On March 27, 2018, California Judge Mary E. Wiss of the San Francisco Superior Court issued an order overruling a demurrer by internet kingpin Google in the proposed class action of Kelly Ellis et al. v. Google, LLC (formerly Google, Inc.), case number CGC-17-561299  Plaintiffs, four former female employees of Google, brought suit for systematic favoritism of male employees over female employees, including hiring position and salary, promotion time frames, positions and amounts, and paying women less than men for substantially equal or similar work.  The suit proposes a class of six employee categories containing a total of 30 positions and targets Google’s entire California operation, which includes approximately 21,000 employees at its headquarters alone. 
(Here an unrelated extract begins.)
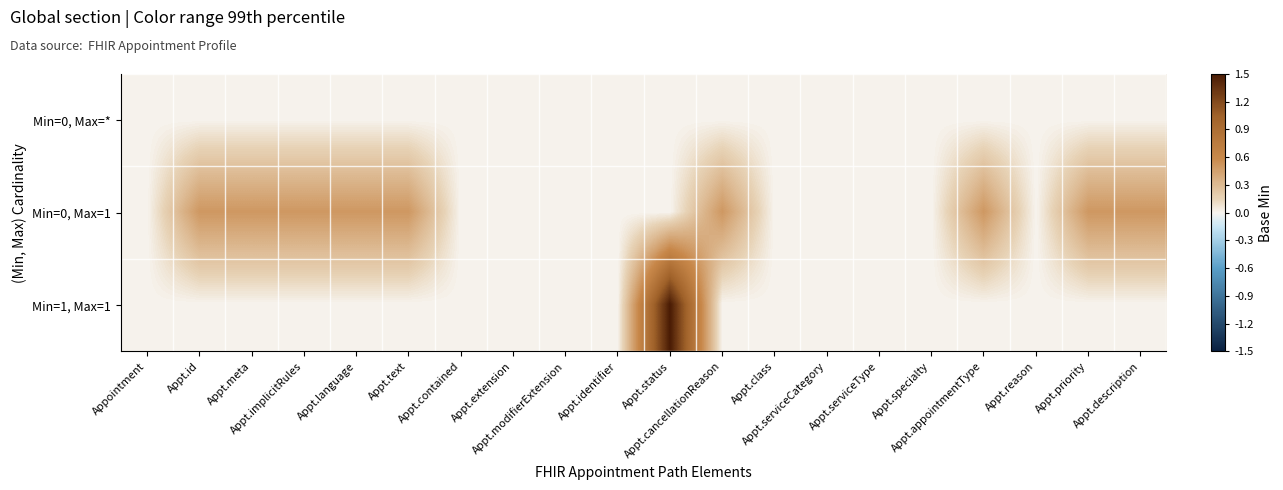

Rank the series by their maximum value, from lowest to highest.

Min=0, Max=*, Min=0, Max=1, Min=1, Max=1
Google argued that there were no specific allegations for the two categories of employees for which there were no named class representatives.  Judge Wiss disagreed and held it was enough for Plaintiffs to allege a numerous and ascertainable class with a well-defined community of interest, including a pattern or practice of gender discrimination across all the categories of positions.  Judge Wiss explained that the entire class is subject to the same compensation policies and practices. 
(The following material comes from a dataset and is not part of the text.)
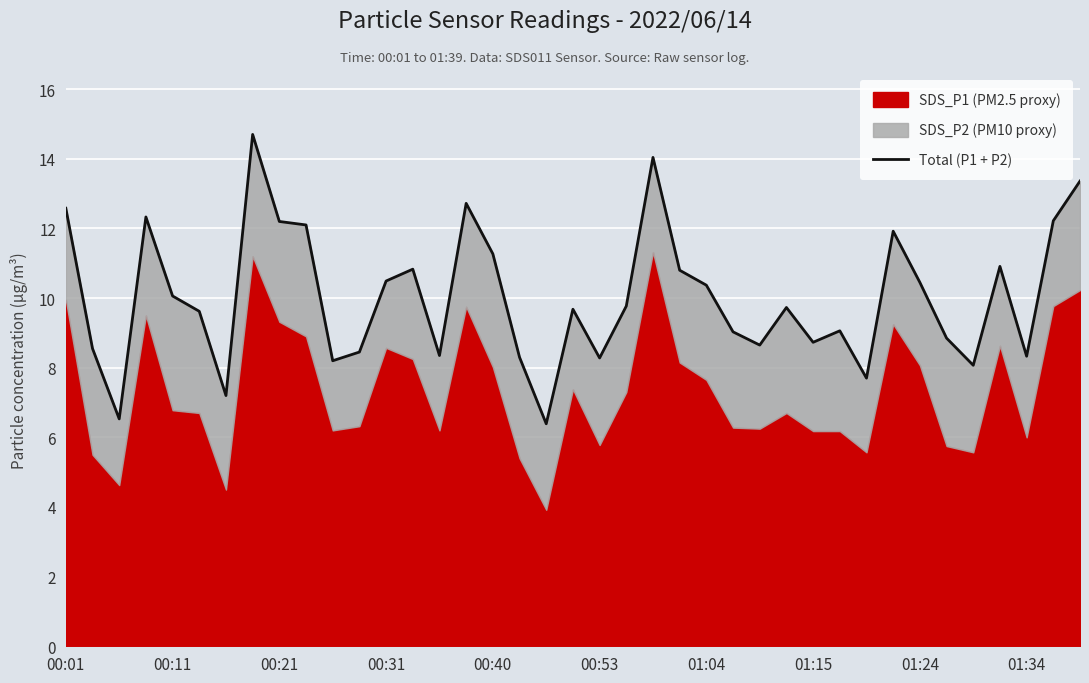

What position from the right is 33?

6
The ruling was a dramatic victory for Plaintiffs.  The two challenged categories collectively total 15 of the 30 employee positions at issue.  Looking forward, Judge Wiss’ order could become the blue print in gender discrimination pay cases and possibly California class actions in general.  So long as the class allegations encompass all plaintiff categories, a named class representative with specific allegations of misconduct is not needed for each category of plaintiff.